# Task prompt
Nothing but the line with "left shoulder: (223, 155)" and the lines after it, through the end of the records below, is to be repeated, exactly as it is.

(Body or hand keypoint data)
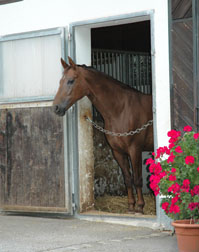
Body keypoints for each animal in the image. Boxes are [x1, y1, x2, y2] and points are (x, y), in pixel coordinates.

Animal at [53, 56, 154, 213]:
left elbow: (137, 179)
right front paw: (131, 206)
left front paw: (140, 207)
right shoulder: (117, 152)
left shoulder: (135, 150)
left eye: (70, 81)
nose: (56, 108)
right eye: (60, 81)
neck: (122, 110)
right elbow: (127, 179)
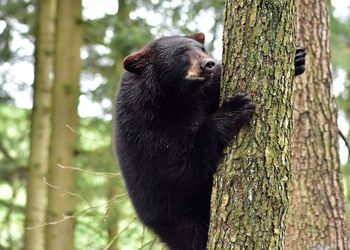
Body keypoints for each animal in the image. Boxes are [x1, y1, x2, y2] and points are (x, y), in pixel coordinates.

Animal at [113, 33, 304, 250]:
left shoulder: (205, 93)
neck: (178, 96)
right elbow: (182, 168)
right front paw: (235, 107)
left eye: (201, 49)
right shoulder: (148, 128)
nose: (208, 63)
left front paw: (298, 57)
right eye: (181, 53)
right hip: (178, 219)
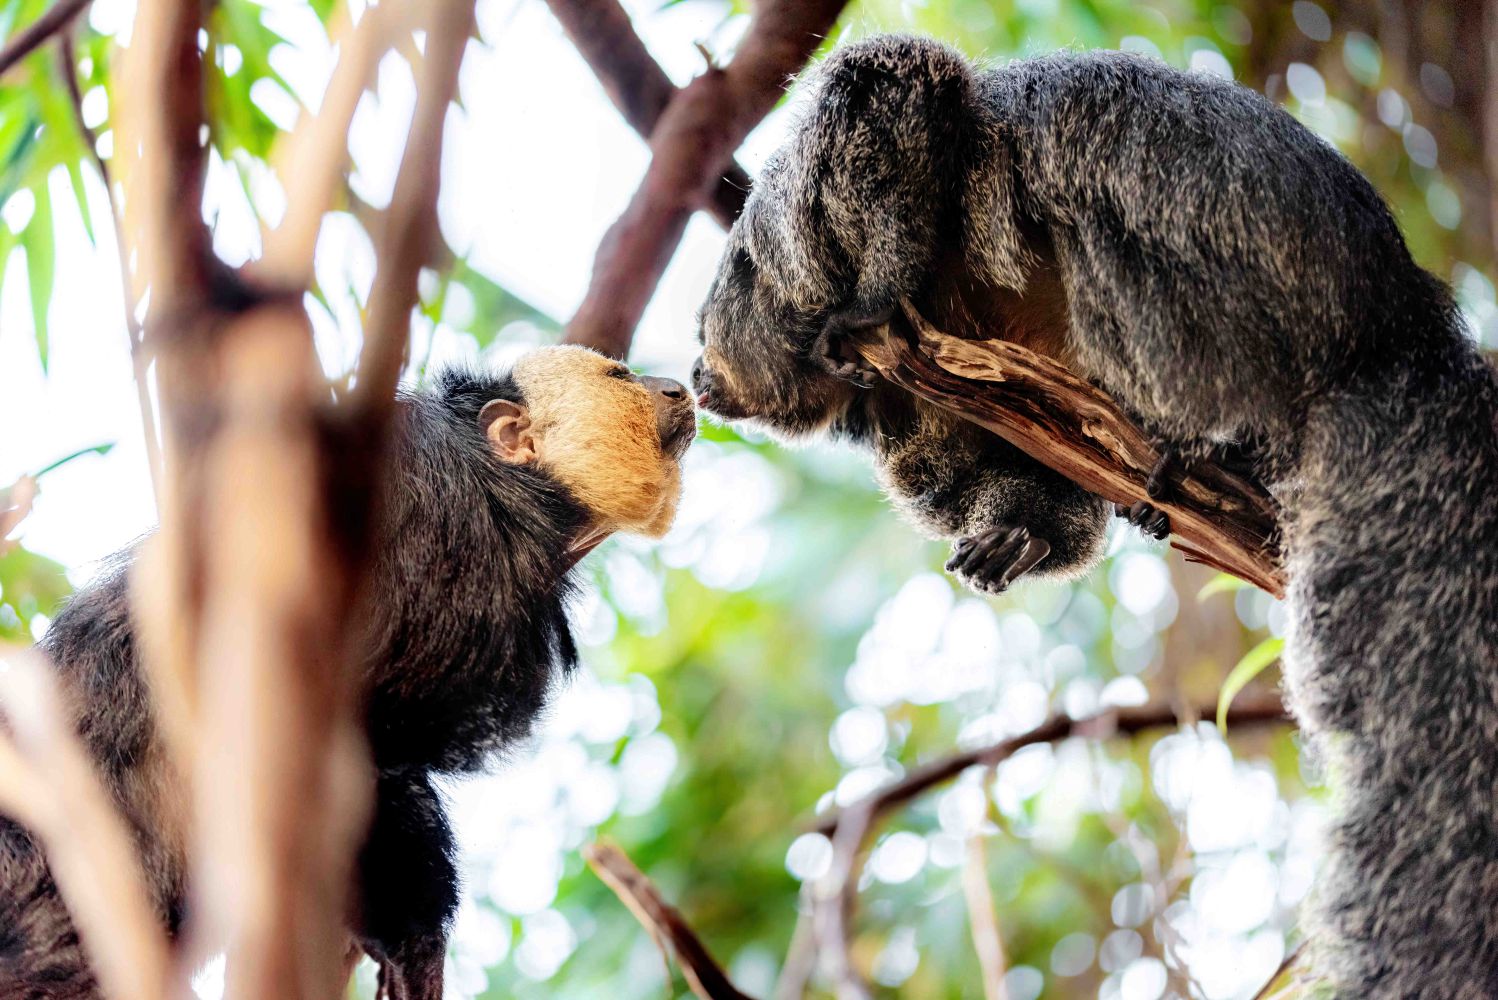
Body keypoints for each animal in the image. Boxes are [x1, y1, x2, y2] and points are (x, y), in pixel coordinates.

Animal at [689, 33, 1498, 999]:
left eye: (703, 338)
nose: (696, 378)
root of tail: (1402, 324)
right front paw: (1020, 529)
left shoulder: (814, 209)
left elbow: (901, 87)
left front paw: (871, 296)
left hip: (1237, 309)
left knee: (1088, 227)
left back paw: (1202, 440)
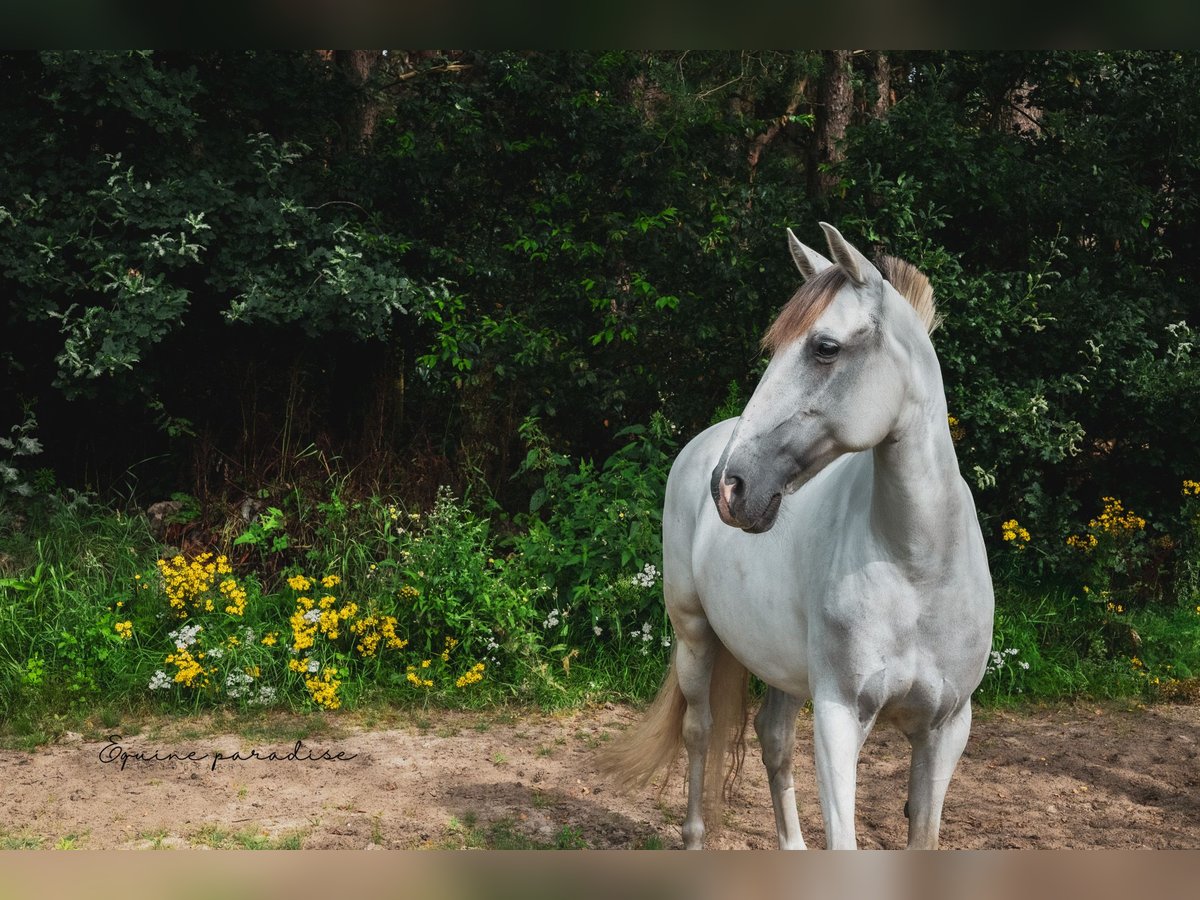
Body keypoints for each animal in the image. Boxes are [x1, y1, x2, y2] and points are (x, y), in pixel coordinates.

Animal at [600, 222, 993, 849]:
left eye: (824, 347)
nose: (730, 486)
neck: (917, 568)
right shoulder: (839, 717)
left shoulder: (947, 729)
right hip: (695, 638)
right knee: (699, 730)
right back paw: (694, 836)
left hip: (779, 662)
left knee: (773, 738)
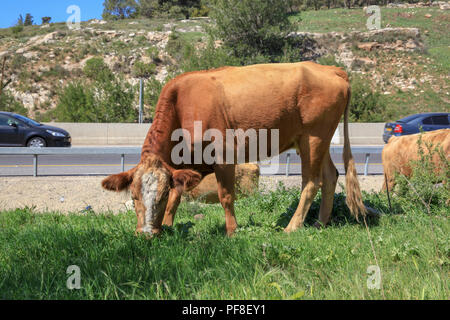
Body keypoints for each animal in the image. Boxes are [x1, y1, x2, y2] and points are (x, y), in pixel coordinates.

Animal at [101, 63, 366, 238]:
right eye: (133, 197)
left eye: (161, 195)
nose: (146, 233)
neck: (181, 106)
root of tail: (331, 69)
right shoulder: (182, 167)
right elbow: (178, 196)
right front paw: (167, 225)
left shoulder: (223, 155)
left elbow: (225, 196)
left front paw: (231, 231)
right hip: (313, 139)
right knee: (330, 176)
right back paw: (321, 223)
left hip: (314, 137)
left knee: (311, 182)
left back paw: (292, 227)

# Completed exercise
left shoulder: (223, 155)
left elbow: (225, 196)
left front paw: (231, 231)
right hip: (313, 139)
right knee: (330, 176)
right back paw: (321, 223)
left hip: (314, 137)
left knee: (311, 182)
left back paw: (292, 227)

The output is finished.